The problem
Translate this sentence from the startup loan post into Spanish: "It takes a lot to build a successful company."

Document excerpt
- Opening Delimiter -
My Real Estate Tech Startup Has A Loan Investment

12/19/2019 Update: Fraud Alert: No Harm Done




On October 7, 2019, an investment firm out of Bahrain approved my loan request for $6.1 million. The terms of the loan are excellent. Thank you Noor Almuna Investments Company.

Status of the loan: Approved but pending.

Efforts are also underway to get some real estate companies in the region to invest in the form of convertible debt. At this end, I am also looking to raise a small Seed Fund.

The Next Wave In Innovation: Reimagining Entire Industries
Noor Almuna Chairperson: Jassim Al Seddiqi, the Michael Jordan of Gulf Finance.

There is tremendous pressure in the Middle East to diversify. On the other hand, tech entrepreneurs like me with a Global South background see the confluence of capital and technology as the hope rainbow that will allow for a fundamental uplift for the Global South masses in socio-economic terms.

I have seen numerous rejections over the years and decades. And the ratio of pitch emails that did not even see replies is even larger. But the rejections allowed me to ride wave after wave of changes in technology, intellectually speaking. They allowed me to study the tech startup as if it were some biological specimen. And, because what will happen in tech over the next 25 years is at least 100 times bigger than what has happened over the past 25, all those rejections make for perfect timing in hindsight. There never has been a better time to be a tech entrepreneur than right now.

It takes a lot to build a successful company. In recent years, I have undertaken spiritual journeys that shape what I call the six core values of my company’s corporate culture. Corporate culture is everything. Corporate culture is make or break.
- Closing Delimiter -
Provided information
- Opening Delimiter -
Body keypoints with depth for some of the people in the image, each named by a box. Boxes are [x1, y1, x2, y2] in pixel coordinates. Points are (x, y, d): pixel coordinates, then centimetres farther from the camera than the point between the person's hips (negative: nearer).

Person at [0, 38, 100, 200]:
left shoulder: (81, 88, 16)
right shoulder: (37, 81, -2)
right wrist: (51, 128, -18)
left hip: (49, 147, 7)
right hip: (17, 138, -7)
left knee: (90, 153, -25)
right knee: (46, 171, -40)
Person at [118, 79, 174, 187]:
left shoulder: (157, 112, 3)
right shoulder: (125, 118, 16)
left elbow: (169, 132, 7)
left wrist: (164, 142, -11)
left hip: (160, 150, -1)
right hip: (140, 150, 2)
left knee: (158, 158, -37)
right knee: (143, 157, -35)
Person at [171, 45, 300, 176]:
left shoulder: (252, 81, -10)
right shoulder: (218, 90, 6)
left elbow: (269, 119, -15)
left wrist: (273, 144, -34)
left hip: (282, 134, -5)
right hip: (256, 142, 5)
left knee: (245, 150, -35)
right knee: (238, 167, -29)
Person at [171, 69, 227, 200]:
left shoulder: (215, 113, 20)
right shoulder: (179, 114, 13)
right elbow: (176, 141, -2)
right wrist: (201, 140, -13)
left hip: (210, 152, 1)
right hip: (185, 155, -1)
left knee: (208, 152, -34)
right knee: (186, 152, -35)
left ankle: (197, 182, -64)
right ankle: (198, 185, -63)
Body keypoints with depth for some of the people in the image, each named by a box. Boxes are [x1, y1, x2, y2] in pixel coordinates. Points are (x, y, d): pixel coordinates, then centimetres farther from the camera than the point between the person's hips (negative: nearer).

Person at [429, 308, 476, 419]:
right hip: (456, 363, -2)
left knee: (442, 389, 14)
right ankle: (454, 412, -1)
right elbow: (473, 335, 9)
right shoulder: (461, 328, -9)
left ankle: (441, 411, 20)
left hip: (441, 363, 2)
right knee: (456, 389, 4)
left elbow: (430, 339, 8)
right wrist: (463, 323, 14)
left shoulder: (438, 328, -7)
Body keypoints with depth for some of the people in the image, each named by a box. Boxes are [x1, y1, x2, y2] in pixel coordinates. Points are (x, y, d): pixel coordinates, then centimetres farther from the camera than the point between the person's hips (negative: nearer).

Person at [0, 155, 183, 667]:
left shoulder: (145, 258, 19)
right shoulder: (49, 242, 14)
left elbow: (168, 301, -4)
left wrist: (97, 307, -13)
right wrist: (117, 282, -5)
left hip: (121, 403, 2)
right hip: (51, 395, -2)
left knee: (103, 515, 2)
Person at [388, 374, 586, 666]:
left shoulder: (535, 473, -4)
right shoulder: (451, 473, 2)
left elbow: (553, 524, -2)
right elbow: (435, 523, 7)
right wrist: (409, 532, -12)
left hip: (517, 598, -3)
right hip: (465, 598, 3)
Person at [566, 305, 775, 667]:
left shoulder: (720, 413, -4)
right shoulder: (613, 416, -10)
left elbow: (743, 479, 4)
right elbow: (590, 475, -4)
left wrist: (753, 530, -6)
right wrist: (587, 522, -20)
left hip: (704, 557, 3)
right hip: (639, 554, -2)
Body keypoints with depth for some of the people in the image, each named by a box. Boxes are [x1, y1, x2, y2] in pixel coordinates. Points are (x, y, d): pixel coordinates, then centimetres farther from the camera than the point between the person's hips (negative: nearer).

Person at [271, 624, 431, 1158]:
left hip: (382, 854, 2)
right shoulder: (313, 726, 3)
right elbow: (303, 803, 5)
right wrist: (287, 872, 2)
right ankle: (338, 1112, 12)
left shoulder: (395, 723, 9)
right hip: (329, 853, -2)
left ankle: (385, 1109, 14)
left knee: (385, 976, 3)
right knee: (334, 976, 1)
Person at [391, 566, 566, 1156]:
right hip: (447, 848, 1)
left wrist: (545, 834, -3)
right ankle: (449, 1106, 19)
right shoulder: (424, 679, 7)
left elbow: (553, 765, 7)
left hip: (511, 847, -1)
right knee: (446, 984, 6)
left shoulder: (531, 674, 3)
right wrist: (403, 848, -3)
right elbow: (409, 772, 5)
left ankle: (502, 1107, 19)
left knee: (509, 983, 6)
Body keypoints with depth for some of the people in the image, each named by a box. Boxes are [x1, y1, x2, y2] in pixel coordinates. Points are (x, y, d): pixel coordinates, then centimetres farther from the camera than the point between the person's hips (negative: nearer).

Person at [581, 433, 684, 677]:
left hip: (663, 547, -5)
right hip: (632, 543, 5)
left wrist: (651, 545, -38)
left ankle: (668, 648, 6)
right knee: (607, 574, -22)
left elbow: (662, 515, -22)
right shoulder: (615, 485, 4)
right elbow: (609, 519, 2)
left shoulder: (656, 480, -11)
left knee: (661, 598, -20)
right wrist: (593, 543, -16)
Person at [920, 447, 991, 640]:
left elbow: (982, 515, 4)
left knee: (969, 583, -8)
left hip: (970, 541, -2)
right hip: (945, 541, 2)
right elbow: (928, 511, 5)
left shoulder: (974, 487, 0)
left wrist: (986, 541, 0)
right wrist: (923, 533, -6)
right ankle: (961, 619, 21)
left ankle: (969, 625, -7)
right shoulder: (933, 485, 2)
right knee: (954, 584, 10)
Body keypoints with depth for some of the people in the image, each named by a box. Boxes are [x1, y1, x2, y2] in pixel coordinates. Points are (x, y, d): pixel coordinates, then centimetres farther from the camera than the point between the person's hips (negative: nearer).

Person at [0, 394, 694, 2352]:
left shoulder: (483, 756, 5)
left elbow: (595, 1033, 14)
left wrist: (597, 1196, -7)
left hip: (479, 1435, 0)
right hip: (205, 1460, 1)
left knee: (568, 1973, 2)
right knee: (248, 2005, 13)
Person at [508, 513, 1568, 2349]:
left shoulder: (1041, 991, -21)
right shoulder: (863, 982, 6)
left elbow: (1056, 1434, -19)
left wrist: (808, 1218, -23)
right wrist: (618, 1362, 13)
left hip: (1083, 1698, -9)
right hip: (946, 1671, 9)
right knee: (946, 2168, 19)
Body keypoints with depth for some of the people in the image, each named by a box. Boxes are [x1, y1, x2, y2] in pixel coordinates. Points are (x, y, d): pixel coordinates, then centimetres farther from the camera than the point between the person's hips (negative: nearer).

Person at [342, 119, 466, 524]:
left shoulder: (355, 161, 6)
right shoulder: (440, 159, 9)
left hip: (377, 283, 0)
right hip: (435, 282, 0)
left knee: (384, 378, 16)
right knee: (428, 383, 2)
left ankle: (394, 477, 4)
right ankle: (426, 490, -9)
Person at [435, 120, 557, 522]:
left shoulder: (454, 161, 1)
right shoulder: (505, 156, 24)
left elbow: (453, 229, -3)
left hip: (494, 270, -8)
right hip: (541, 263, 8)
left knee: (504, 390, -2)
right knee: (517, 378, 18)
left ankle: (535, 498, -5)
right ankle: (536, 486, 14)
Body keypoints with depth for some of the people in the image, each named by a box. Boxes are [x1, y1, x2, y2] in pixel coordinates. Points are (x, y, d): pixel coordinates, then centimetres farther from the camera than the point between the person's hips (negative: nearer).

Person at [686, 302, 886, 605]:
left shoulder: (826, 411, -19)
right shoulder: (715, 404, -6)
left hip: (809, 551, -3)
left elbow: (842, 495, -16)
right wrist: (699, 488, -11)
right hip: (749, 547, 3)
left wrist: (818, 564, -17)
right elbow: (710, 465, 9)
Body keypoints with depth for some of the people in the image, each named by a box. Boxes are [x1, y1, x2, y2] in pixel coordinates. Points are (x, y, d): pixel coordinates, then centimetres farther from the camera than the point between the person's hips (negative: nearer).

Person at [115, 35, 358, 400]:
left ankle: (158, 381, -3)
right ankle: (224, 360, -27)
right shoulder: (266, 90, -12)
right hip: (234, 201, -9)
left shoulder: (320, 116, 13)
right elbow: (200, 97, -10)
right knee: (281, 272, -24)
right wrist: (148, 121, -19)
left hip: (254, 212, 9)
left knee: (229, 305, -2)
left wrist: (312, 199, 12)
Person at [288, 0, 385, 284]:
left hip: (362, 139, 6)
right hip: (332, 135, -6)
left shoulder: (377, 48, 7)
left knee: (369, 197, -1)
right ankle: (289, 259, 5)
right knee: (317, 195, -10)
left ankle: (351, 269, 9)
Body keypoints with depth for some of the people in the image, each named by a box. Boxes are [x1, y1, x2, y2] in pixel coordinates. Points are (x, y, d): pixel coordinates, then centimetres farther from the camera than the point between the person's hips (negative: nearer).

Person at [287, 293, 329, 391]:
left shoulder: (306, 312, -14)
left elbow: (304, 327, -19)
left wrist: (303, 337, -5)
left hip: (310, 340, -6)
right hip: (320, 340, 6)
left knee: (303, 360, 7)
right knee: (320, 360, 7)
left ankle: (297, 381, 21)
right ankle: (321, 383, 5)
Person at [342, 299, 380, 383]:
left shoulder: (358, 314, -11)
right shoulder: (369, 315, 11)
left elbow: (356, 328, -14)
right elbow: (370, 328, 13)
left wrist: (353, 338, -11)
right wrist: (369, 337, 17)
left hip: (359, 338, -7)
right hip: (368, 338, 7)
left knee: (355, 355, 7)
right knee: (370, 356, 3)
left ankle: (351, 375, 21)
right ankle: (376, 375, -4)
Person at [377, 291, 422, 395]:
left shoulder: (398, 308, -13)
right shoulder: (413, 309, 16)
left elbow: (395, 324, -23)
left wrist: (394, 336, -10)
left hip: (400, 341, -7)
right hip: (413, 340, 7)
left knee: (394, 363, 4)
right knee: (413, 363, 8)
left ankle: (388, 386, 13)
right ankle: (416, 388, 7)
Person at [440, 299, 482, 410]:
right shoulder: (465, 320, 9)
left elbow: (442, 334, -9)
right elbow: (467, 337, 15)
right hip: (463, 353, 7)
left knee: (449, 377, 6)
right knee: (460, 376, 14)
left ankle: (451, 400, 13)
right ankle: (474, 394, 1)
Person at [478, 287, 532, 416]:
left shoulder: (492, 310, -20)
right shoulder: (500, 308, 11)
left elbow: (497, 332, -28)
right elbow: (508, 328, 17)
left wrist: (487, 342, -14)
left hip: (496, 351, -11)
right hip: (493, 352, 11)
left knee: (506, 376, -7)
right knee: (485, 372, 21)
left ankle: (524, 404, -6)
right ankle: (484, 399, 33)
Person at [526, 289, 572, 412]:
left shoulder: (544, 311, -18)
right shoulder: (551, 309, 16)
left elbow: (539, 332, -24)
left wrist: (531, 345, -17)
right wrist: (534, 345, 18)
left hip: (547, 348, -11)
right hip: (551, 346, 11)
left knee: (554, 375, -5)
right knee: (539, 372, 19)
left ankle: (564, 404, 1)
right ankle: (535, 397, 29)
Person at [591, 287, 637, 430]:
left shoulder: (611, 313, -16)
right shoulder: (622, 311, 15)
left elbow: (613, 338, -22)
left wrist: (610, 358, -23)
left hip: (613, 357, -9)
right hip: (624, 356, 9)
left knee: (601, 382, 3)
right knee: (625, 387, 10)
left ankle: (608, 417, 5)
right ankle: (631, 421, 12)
- Closing Delimiter -
Answer to this task
Se necesita mucho para construir una empresa exitosa.